To represent this problem better,
- Let
A be the profit matrix where A[c] is the profit array for city c (c = 0 for the first city, c = 1 for the second, and so on).
- Let
P(i, c) be the optimal profit up to and including day i such that the moving company end up in city c on day i.
- Let
C(c', c) is the cost of moving from a city c' to a city c.
This setup allows us to generalize the solution to an arbitrary number of cities.
In order to maximize P(i, c), we have to consider all possible cities that the movers could be in on the previous day i-1 and choose the maximal option. These possibilities include the movers being in the same city on the previous day, and moving from another city the previous day while incurring a moving cost. Hence
P(i, c) = max(P(i-1, c), max(P(i-1, c') + C(c', c) for all cities c' != c)) + A[c][i]
The first argument in the outer max (P(i-1, c)) considers the case where the movers were in the same city on the previous day, and the second argument (the inner max) evaluates and maximizes the profits (including moving costs) if the movers were in a different city on the previous day.
The final answer is simply max(P(n, x) for all cities x) where n is the last day (considering all possible cities the movers could end up in on the final day).
In your example, city A == city 0, city B == city 1, profit matrix A = [[10, 20, 30], [-10, 50, 20]], and C(0, 1) = C(1, 0) = 20.
EDIT:
The time complexity will be O(nc), where n is the number of days and c is the number of cities.
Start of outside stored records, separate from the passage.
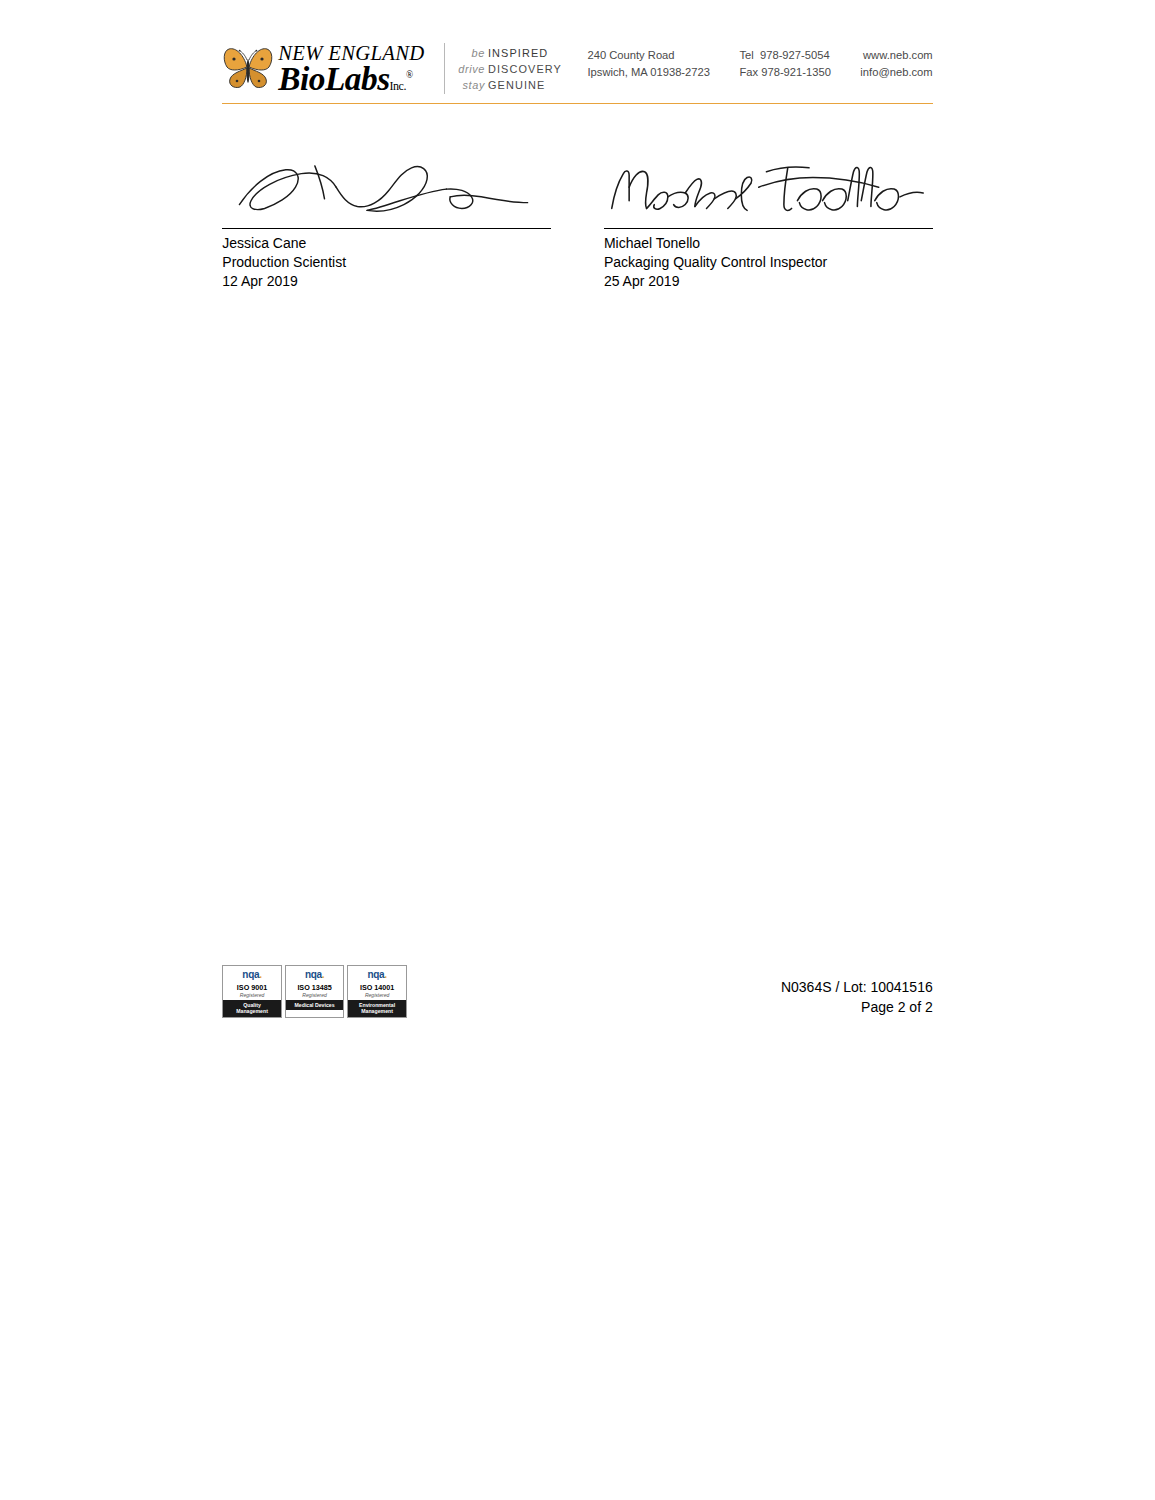NEW ENGLAND BioLabsInc.®
be INSPIRED
drive DISCOVERY
stay GENUINE
240 County Road
Ipswich, MA 01938-2723
Tel 978-927-5054
Fax 978-921-1350
www.neb.com
info@neb.com
Jessica Cane
Production Scientist
12 Apr 2019
Michael Tonello
Packaging Quality Control Inspector
25 Apr 2019
nqa.
ISO 9001
Registered
Quality
Management
nqa.
ISO 13485
Registered
Medical Devices
nqa.
ISO 14001
Registered
Environmental
Management
N0364S / Lot: 10041516
Page 2 of 2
If the number of cities is fixed, then the time complexity is O(n).
Proving correctness can be done using induction. Assume that P(i-1, x) is maximal for all cities x. Then show that P(i, c) for some city c as defined above is maximal. There are two possibilities for the maximal solution:
- The movers were in the same city
c on day i-1
- The movers were in a different city
c' on day i-1.
Now all you have to show is that the recurrence defined above will give you the correct solution in both these cases.